Two working papers on whether inference-time self-refinement can improve citation faithfulness in retrieval-augmented generation when the backbone model is small ($\leq 4$B parameters). Phase 1 studies a cheap lexical heuristic; the extended paper adds token-level mechanistic attribution and a cross-backbone replication on Llama-3.2-3B. Evaluated on ALCE-ASQA and GaRAGe with Qwen3-4B. Both papers are shareable pre-prints; the extended version is a work in progress.
Compares six refinement conditions on Qwen3-4B over ALCE-ASQA (5 retrieved passages, mostly relevant) and GaRAGe (15 retrieved passages, mixed relevance). Headline findings: (1) Self-Refine degrades citation precision on clean retrieval by $9.37$ NLI points ($p<0.01$); (2) a twenty-line passage-overlap heuristic beats Self-Refine on both benchmarks and beats the no-refinement baseline on GaRAGe by $+7.09$ RFCP points; (3) STR-EM is blind to all of this. Includes a deployment-oriented decision tree and an AML worked example.

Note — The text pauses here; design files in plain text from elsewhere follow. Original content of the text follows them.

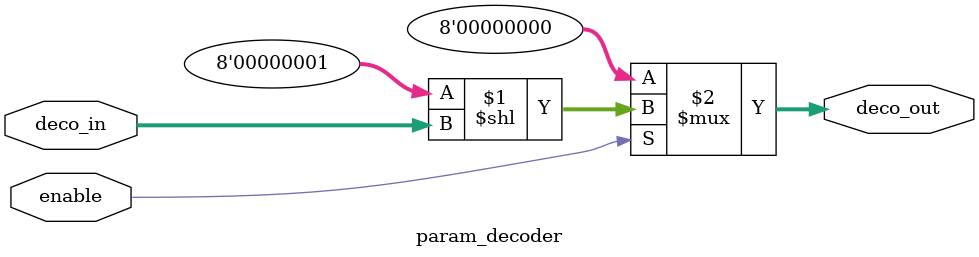
<source format=sv>
module param_decoder #(parameter DEPTH = 8) (
    input  logic [$clog2(DEPTH)-1:0]  deco_in,    //  N-bit select input
    output logic [DEPTH-1:0]          deco_out,  //  M-bit out 
    input  logic                      enable        //  Enable for the decoder
    );
//--------------Code Starts Here----------------------- 
assign deco_out = (enable) ? ({{(DEPTH-1){1'b0}},1'b1}  << deco_in) : {DEPTH{1'b0}} ;
//assign deco_out = (enable) ? (1  << deco_in) : {DEPTH{1'b0}} ;
endmodule
</source>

Extends Phase 1 with three additions. (a) An attempt to replace the lexical heuristic with token-level DynamicLRP attribution, its failure on Qwen3-4B, and a pivot to plain input$\times$gradient. (b) A critique-prompt ablation identifying the "binary-trigger insight": attribution's value is in \emph{when} to refine, not \emph{what} to criticize. (c) A cross-backbone replication on Llama-3.2-3B using LXT v2.1's AttnLRP, which reproduces the Self-Refine advantage directionally but not the beats-baseline advantage (Qwen3-specific). Honest negative results documented throughout.